After our visit, we had breakfast/lunch at IHOP. When we left IHOP, we made our way to the New York Capitol: Albany. We passed the time by watching the movie Big Fat Liar. A few hours later we arrived at the capitol building. In 1899, Theodore Roosevelt declared the New York State Capitol complete in 1899. It took 25 years and cost about $25 million to build. Five architects worked on its design: Henry Richardson, Thomas Fuller, Isaac Perry, Leopold Eidlitz, and Phillip Hooker. The walls are 4-5 feet thick. Because electricity wasn’t invented yet, heat was the only source of light. Due to a fire in 1911, the library along with many other rooms were lost. In front of the building was a statue of Phillip Henry Sheridan. He was the General of the United States Army when the capitol was built.
We left the capitol and got back on the interstate when we saw the historic Hudson River.

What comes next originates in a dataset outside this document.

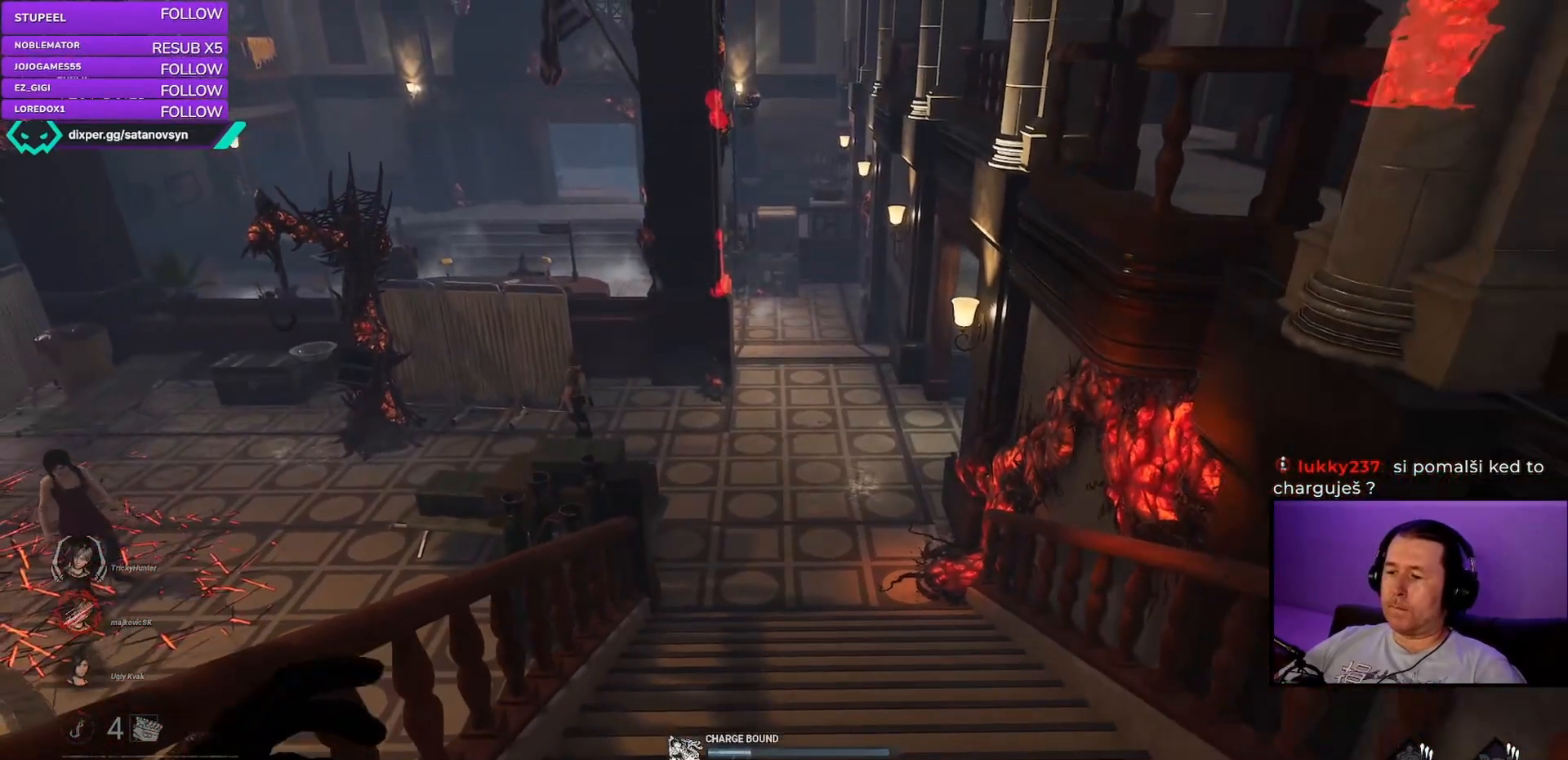
{"keys": ["w"], "mouse": ["right"], "events": [[17, "w", "down"]]}
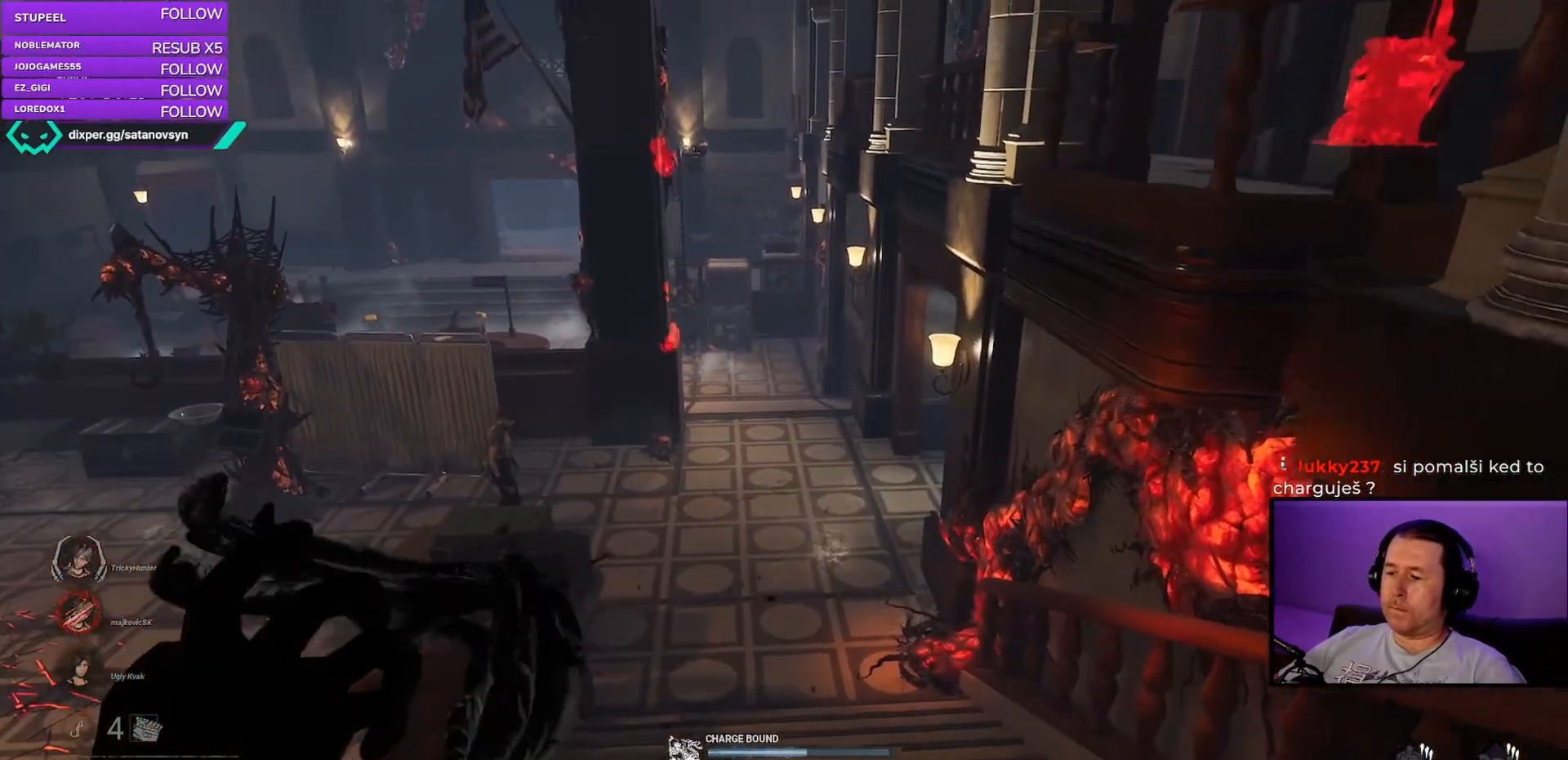
{"keys": ["w"], "mouse": ["left", "right"], "events": [[450, "mouse_left", "down"]]}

The Hudson River is 315 miles long and it flows from North to South through Eastern New York. The river was explored by Henry Hudson in 1609. It was a major route for Native Americans and later Dutch and English settlers. The source of the river is originated from Lake Tears of the Clouds in Essex County, New York.
On our way to the hotel, the group dined at a small country family restaurant called “Grandmas Pies and Restaurant”. It was a great choice as we were all satisfied. Tomorrow we are headed for Montpelier, Vermont.